### Exercise details
Word for word, restate the line containing "autonomous vehicles. |" and all the lines that come after it in the entries below. Include nothing from before it.

### Provided material
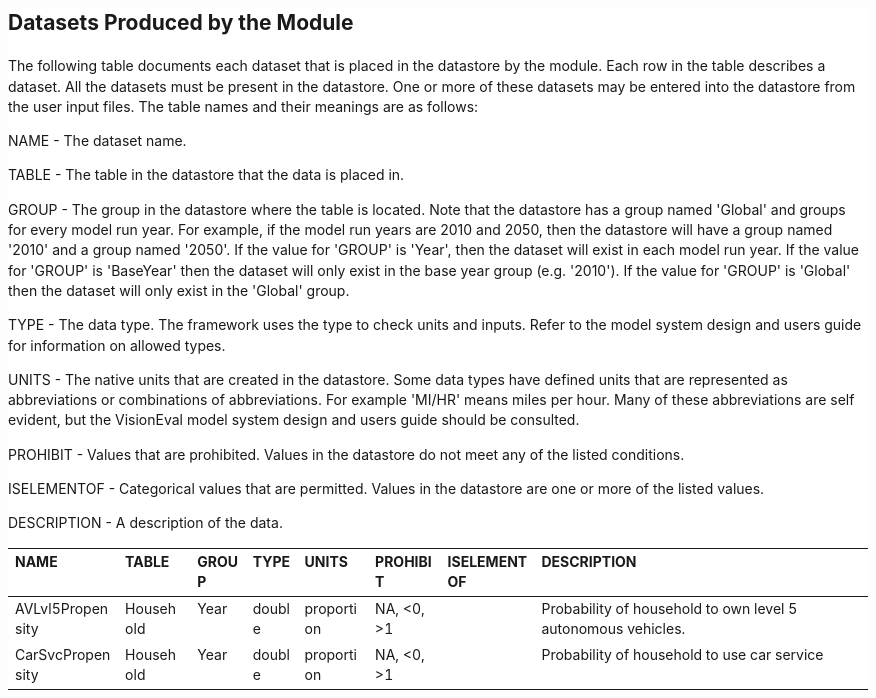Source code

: ## Datasets Produced by the Module
The following table documents each dataset that is placed in the datastore by the module. Each row in the table describes a dataset. All the datasets must be present in the datastore. One or more of these datasets may be entered into the datastore from the user input files. The table names and their meanings are as follows:

NAME - The dataset name.

TABLE - The table in the datastore that the data is placed in.

GROUP - The group in the datastore where the table is located. Note that the datastore has a group named 'Global' and groups for every model run year. For example, if the model run years are 2010 and 2050, then the datastore will have a group named '2010' and a group named '2050'. If the value for 'GROUP' is 'Year', then the dataset will exist in each model run year. If the value for 'GROUP' is 'BaseYear' then the dataset will only exist in the base year group (e.g. '2010'). If the value for 'GROUP' is 'Global' then the dataset will only exist in the 'Global' group.

TYPE - The data type. The framework uses the type to check units and inputs. Refer to the model system design and users guide for information on allowed types.

UNITS - The native units that are created in the datastore. Some data types have defined units that are represented as abbreviations or combinations of abbreviations. For example 'MI/HR' means miles per hour. Many of these abbreviations are self evident, but the VisionEval model system design and users guide should be consulted.

PROHIBIT - Values that are prohibited. Values in the datastore do not meet any of the listed conditions.

ISELEMENTOF - Categorical values that are permitted. Values in the datastore are one or more of the listed values.

DESCRIPTION - A description of the data.

|NAME             |TABLE     |GROUP |TYPE   |UNITS      |PROHIBIT   |ISELEMENTOF |DESCRIPTION                                                  |
|:----------------|:---------|:-----|:------|:----------|:----------|:-----------|:------------------------------------------------------------|
|AVLvl5Propensity |Household |Year  |double |proportion |NA, <0, >1 |            |Probability of household to own level 5 autonomous vehicles. |
|CarSvcPropensity |Household |Year  |double |proportion |NA, <0, >1 |            |Probability of household to use car service                  |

### Your response
|AVLvl5Propensity |Household |Year  |double |proportion |NA, <0, >1 |            |Probability of household to own level 5 autonomous vehicles. |
|CarSvcPropensity |Household |Year  |double |proportion |NA, <0, >1 |            |Probability of household to use car service                  |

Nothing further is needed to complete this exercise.